A Listed, 'at risk' farmhouse is rescued and transformed.

Saved and restored

This 17th century, four bay, half-timbered thatch roof farmhouse, built in the middle of nowhere, suffered at some point during the 19th century from its exposed location and the intervention of a fire.

Where did you say the building is?

The thatch roof was lost and the half-timbered frame perished to the extent that front and side walls were replaced with Victorian brickwork and the thatch replaced with clay tiles. These later works gradually suffered a similar fate and by the early 2000s the building was placed on Aylesbury Vale District Council's Listed Buildings 'at risk' register. The building was literally held together by a huge amount of ivy and a mature ash tree growing from within.

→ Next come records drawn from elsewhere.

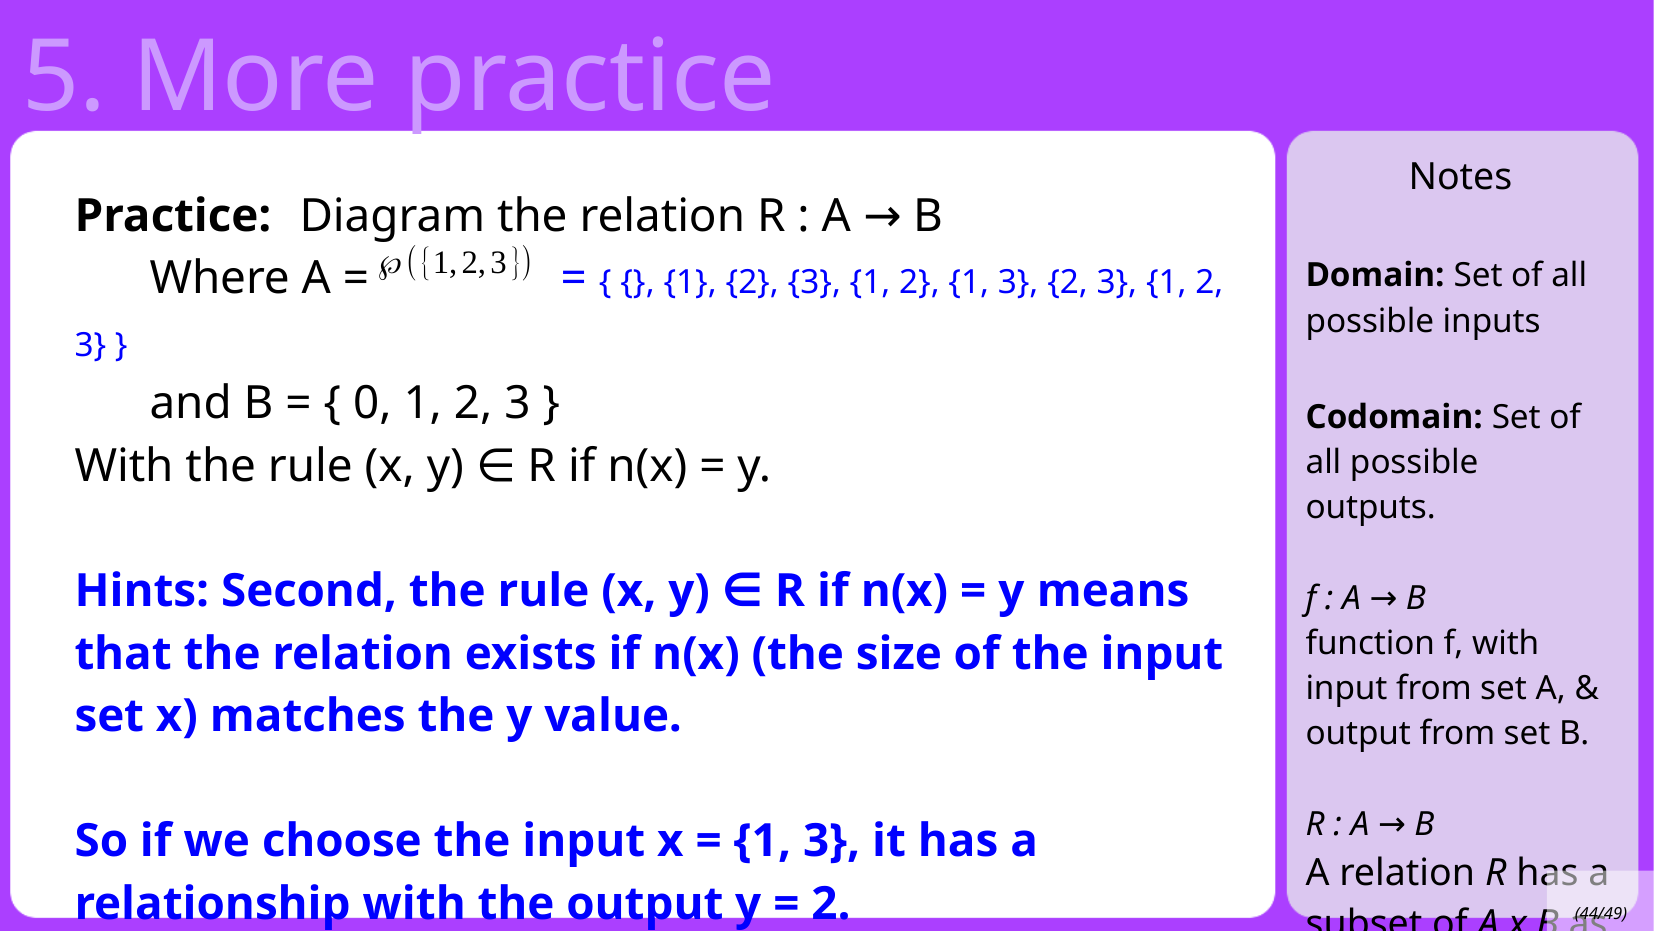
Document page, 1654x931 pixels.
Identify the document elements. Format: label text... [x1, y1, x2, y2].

text_box (<number>/49) [1546, 877, 1654, 931]
picture [1437, 918, 1449, 931]
text_box Practice: Diagram the relation R : A → B Where A = = { {}, {1}, {2}, {3}, {1, 2}, {1, 3}, {2, 3}, {1, 2, 3} } and B = { 0, 1, 2, 3 } With the rule (x, y) ∈ R if n(x) = y. Hints: Second, the rule (x, y) ∈ R if n(x) = y means that the relation exists if n(x) (the size of the input set x) matches the y value. So if we choose the input x = {1, 3}, it has a relationship with the output y = 2. The size of n( {1, 3} ) is 2. [74, 182, 1234, 852]
picture [1352, 918, 1364, 931]
picture [1485, 913, 1492, 925]
picture [0, 0, 1654, 931]
title 5. More practice [22, 13, 1511, 130]
chart [369, 242, 541, 283]
text_box Notes Domain: Set of all possible inputs Codomain: Set of all possible outputs. f : A → B function f, with input from set A, & output from set B. R : A → B A relation R has a subset of A x B as its rule. [1290, 141, 1631, 819]
picture [1393, 918, 1403, 924]
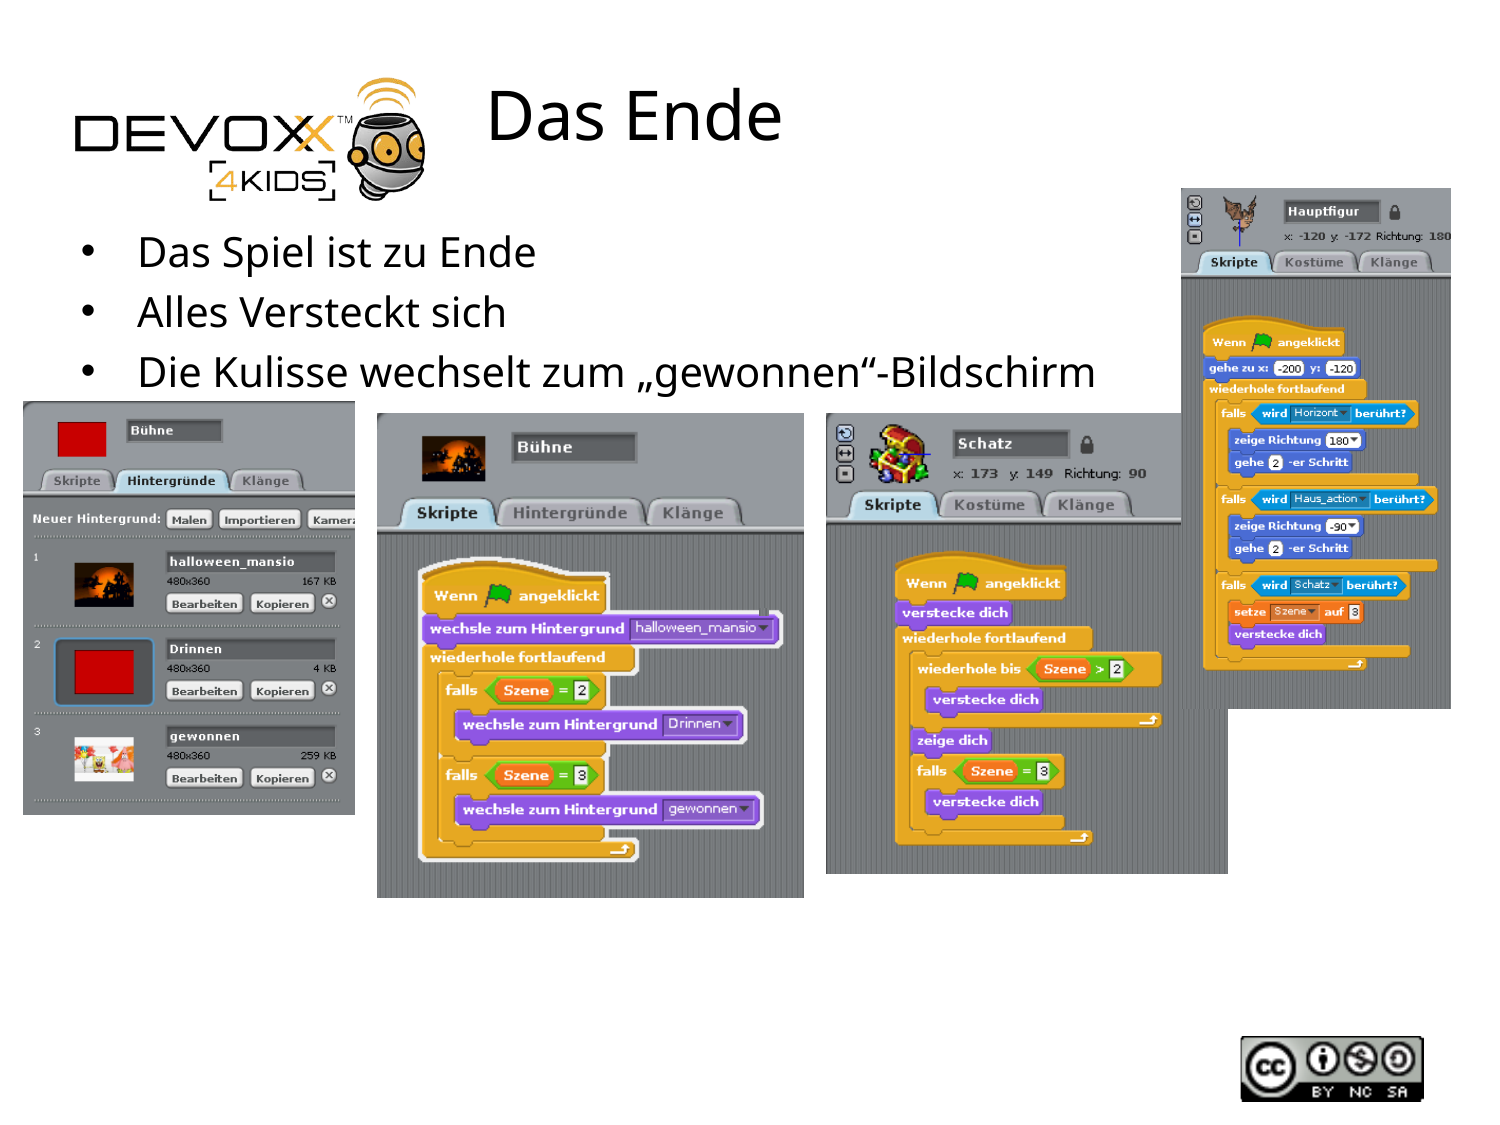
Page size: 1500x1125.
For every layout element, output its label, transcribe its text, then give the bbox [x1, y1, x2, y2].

picture [826, 188, 1451, 875]
picture [75, 77, 118, 201]
text_box Das Spiel ist zu Ende Alles Versteckt sich Die Kulisse wechselt zum „gewonnen“-Bildschirm [78, 225, 1181, 439]
title Das Ende [118, 71, 1193, 260]
picture [23, 401, 355, 815]
picture [1240, 1036, 1424, 1102]
picture [377, 413, 804, 898]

We obtained planning consent to replace a 60s bungalow, and a large range of tumbled down agricultural buildings in very close proximity to the Listed Building, with a new Passiv Haus a more comfortable distance from the farmhouse, recently completed. Extensions and alterations to the Listed Building and a new 1km track to serve both buildings were completed 6 years ago.

A mix of traditional and modern methods and materials were specified to complete its restoration with fully insulated and breathable external walls and roof, and underfloor heating. The full extent of the remaining half-timbered frame has been exposed internally as it would have been, with the layout of all rooms at ground and first floor respecting the layout of the original four bay building.

Together with two modern extensions, this completes not only the remarkable rescue of a listed building but provides a family home with the modern comforts expected in the 21st century.